The 2022 Winter Olympics will be coming to Asia.
Oslo withdrew its bid last week, leaving Beijing and Kazakhstan’s former capital Almaty as the only cities still vying to host the XXIV Winter Games. The International Olympic Committee (IOC) will hold the final vote in July 2015.
No matter which city lands the bid, it’ll be the first time two consecutive Winter Games are held on the Asian continent. In fact, three consecutive Olympics will be staged in Asia beginning with Pyeongchang, Korea, for the Winter Games in 2018, followed by the Tokyo Summer Games in 2020.
Oslo, which had been the heavy favorite to land the 2022 bid, withdrew because of mounting political and local opposition to hosting the Games. A winter sports superpower, Norway held the Olympics twice previously – 1952 in Oslo and 1994 in Lillehammer, with the latter considered by many as the best Winter Games ever staged.
But the Olympics have changed much in the past two decades and not necessarily for the better. It has become prohibitively expensive to host the Games, with the IOC demanding all sorts of infrastructure improvement from venues to transportation facilities.
The 2014 Sochi Olympics shattered all records with a $51 billion price tag. And since the Games took place in February, the resort city on the Black Sea has pretty much become a ghost town with the mountain cluster site that held most of the events all but abandoned.
Oslo’s organizing committee had promised to host the Games at a fraction of Sochi’s cost, but the public had always been skeptical because most Olympics have ended up with budget overruns, saddling the host sites with heavy debt for decades to come. The Norwegian capital was only the last of the European cities to reject hosting an event that has long been dominated by Northern European and North American nations.
Munich, and a proposed combined bid by Swiss resorts of Davos and St. Moritz, never submitted their candidacies after local referendums were widely rejected. Stockholm, Krakow (Poland) and Lviv (Ukraine) did enter bids but quickly pulled out, with cost and lack of public support as the primary reasons.
In his Sunday broadcast of HBO’s Last Week Tonight, British satirist John Oliver pointed out that the IOC also makes many absurd requirements on the host cities in terms of how its poobahs should be treated, noting: (full video)
“It turns out it might have something to do with the IOC’s 7,000 pages of host nation demands, including, and these are all real: demands to be presented to the king [or head of state]; that the hotel’s mini bar must be stocked with Coke products; that [IOC] members should be greeted with a smiling, positive and welcoming staff; and with seasonal fruit and pastries waiting for them in the hotel rooms.”
There is little wonder that the more the public knows about the inner-workings of the IOC, the more it’s turned off by it.
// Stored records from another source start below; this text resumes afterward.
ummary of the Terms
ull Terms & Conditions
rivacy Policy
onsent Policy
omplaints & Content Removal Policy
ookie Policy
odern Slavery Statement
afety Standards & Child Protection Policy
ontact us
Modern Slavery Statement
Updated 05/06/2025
That’s why it’s becoming increasingly difficult for the governing body to find democratic nations, where politicians in most cases must accede to the will of the voters, willing to host the Winter Olympics.
There was no question that the IOC desperately wanted Oslo to host the 2022 Winter Games. In its own Working Group Report rating the three applicant cities, Oslo outscored Beijing and Almaty in every category except public support.
Kazakhstan’s largest city in fact received failing grades in half of the categories in the report. Therefore Beijing has emerged as the favorite to become the first city in history to host both Summer and Winter Olympics.
The 2008 Beijing Summer Games set the previous record of spending at $42 billion. Although its organizing committee has pledged to use some of the existing facilities built for that event, it still must fashion an entire mountain sports area from scratch as nothing of the sort exists at the moment. Zhangjiakou, located 120 miles northwest of the Chinese capital, has been selected as the site for such a cluster to be built. New highways also must be constructed to connect all the event facilities.
In addition to a less-than-ideal site to host the 2022 Games, the IOC might have to consider moving the dates from its customary February slot. There is a strong possibility that the 2022 FIFA World Cup will be moved to the winter if Qatar remains the host country.
“As a European view, the first reaction was ‘if we have to move it, January/February is the best option’,” AC Milan director Umberto Gandini told BBC, “It will have a reduced effect on the European game because many of the leagues are on winter breaks; it would make things a little bit more logical.
“It’s not impossible for the Winter Olympics to shift over 15 days, for example – so if we’re going to find a solution it must be not just for the football world but for the sporting world.”
The IOC could be in the unusual position of having to accommodate someone else, because soccer’s World Cup is far more popular than the Winter Olympics.